Distributed Training

For large datasets, training on a single machine storing the entire dataset in memory can be prohibitively expensive. As such, Ludwig supports using distributing the preprocessing, training, and prediction steps across multiple machines and GPUs to operate on separate partitions of the data in parallel.

Ludwig supports two different distributed execution backends: Ray and Horovod / MPI. In most cases, we recommend using Ray (supporting both distributed data processing and distributed training at once), but native Horovod execution is also supported, particularly for users accustomed to running with MPI.

Ray¶

Ray is a framework for distributed computing that makes it easy to scale up code that runs on your local machine to execute in parallel across a cluster.

Ludwig has native integration with Ray for both hyperparameter search and distributed training.

Running with Ray has several advantages over local execution:

Ray enables you to provision a cluster of machines in a single command through its cluster launcher.
Horovod on Ray allows you to do distributed training without needing to configure MPI in your environment.
Dask on Ray allows you to process large datasets that don't fit in memory on a single machine.
Ray Tune allows you to easily run distributed hyperparameter search across many machines in parallel.
Ray provides easy access to high performance instances like high memory or GPU machines in the cloud.

All of this comes for free without changing a single line of code in Ludwig. When Ludwig detects that you're running within a Ray cluster, the Ray backend will be enabled automatically. You can also enable the Ray backend explicitly either through the command line:

ludwig train ... --backend ray

Or in the Ludwig config:

backend:
  type: ray
  data_format: parquet
  engine:
    type: dask

Running Ludwig with Ray¶

To use the Ray with Ludwig, you will need to have a running Ray cluster. The simplest way to start a Ray cluster is to use the Ray cluster launcher, which can be installed locally with pip:

pip install ray

Starting a Ray cluster requires that you have access to a cloud instance provider like AWS EC2 or Kubernetes.

Here's an example of a partial Ray cluster configuration YAML file you can use to create your Ludwig Ray cluster:

cluster_name: ludwig-ray-gpu-nightly

min_workers: 4
max_workers: 4

docker:
    image: "ludwigai/ludwig-ray-gpu:nightly"
    container_name: "ray_container"

head_node:
    InstanceType: c5.2xlarge
    ImageId: latest_dlami

worker_nodes:
    InstanceType: g4dn.xlarge
    ImageId: latest_dlami

This configuration runs on AWS EC2 instances, with a CPU head node and 4 GPU (Nvidia T4) worker nodes. Every worker runs within a Docker image that provides Ludwig and its dependencies, including Ray, Dask, Horovod, etc. You can use one of these pre-built Docker images as the parent image for your cluster.

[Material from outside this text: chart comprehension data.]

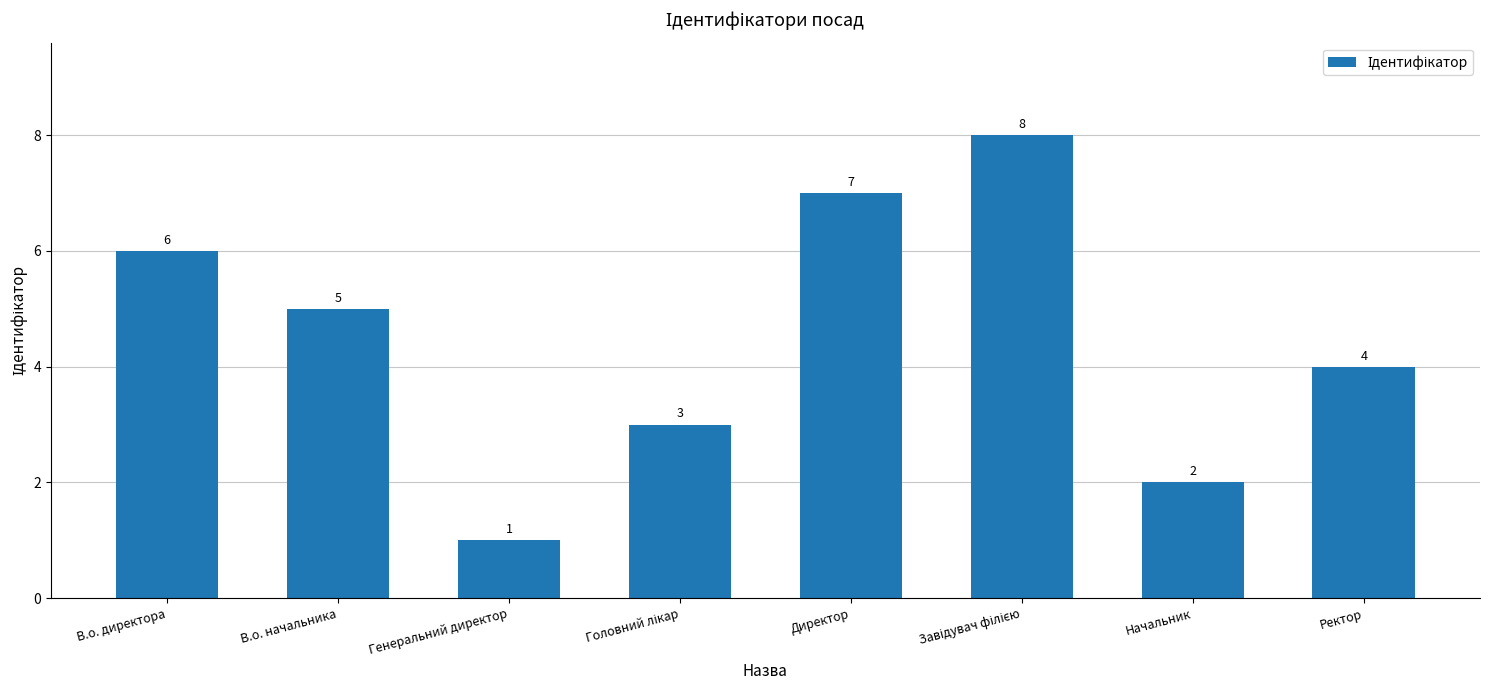

Where does the data first go above 5?

В.о. директора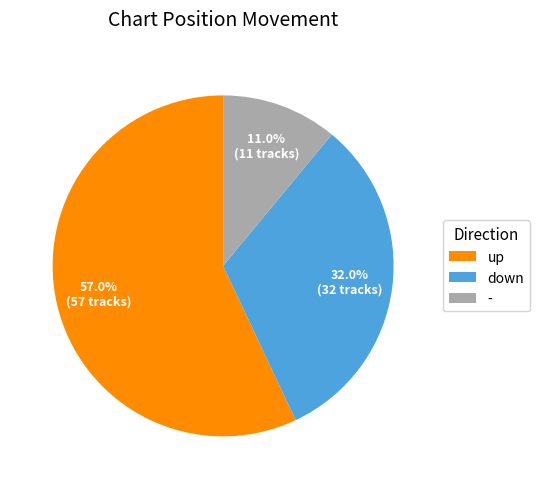

How many slices are in this pie chart?

3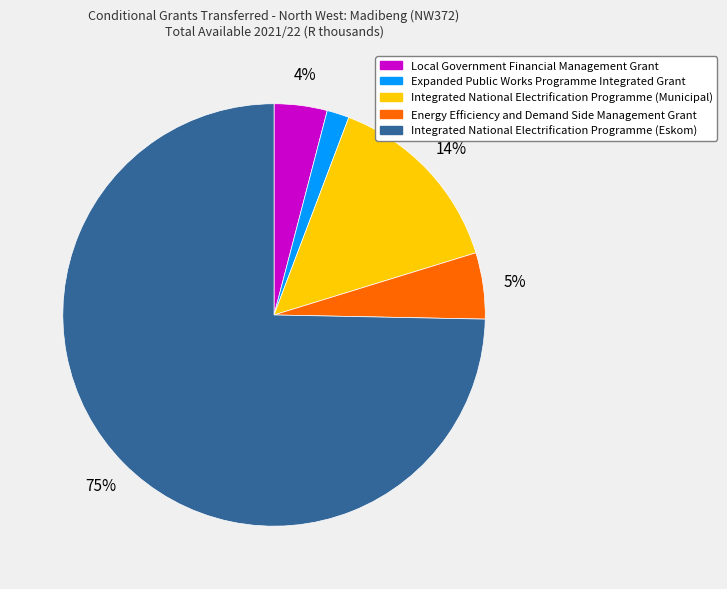

True or false: Expanded Public Works Programme Integrated Grant accounts for 2% of the total.

True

Ludwig provides both CPU and GPU images ready for use with Ray.

Once your Ray cluster is configured, you can start the cluster and submit your existing ludwig commands or Python files to Ray for distributed execution:

ray up cluster.yaml
ray submit cluster.yaml \
    ludwig train --config config.yaml --dataset s3://mybucket/dataset.parquet

Horovod / MPI¶

You can distribute the training and prediction of your models using Horovod, which supports training on a single machine with multiple GPUs as well as on multiple machines with multiple GPUs.

In order to use distributed training you have to install Horovod as detailed in Horovod's installation instructions. If you wish to use MPI, be sure to install OpenMPI or another implementation before installing Horovod:

pip install horovod mpi4py

Horovod works, in practice, by increasing the batch size and distributing a part of each batch to a different node and collecting the gradients from all the nodes in a smart and scalable way. It also adjusts the learning rate to balance the increase in the batch size. The advantage is that training speed scales almost linearly with the number of nodes.

experiment, train and predict commands accept a --backend=horovod argument that instructs the model building, training and prediction phases to be conducted using Horovod in a distributed way. A horovodrun command specifying which machines and / or GPUs to use, together with a few more parameters, must be provided before the call to Ludwig's command. For example, to train a Ludwig model on a local machine with four GPUs one you can run:

horovodrun -np 4 \
    ludwig train ...other Ludwig parameters...

To train on four remote machines with four GPUs each you can run:

horovodrun -np 16 \
    -H server1:4,server2:4,server3:4,server4:4 \
    ludwig train ...other Ludwig parameters...

The same applies to experiment, predict and test.

More details on Horovod installation and run parameters can be found in Horovod's documentation.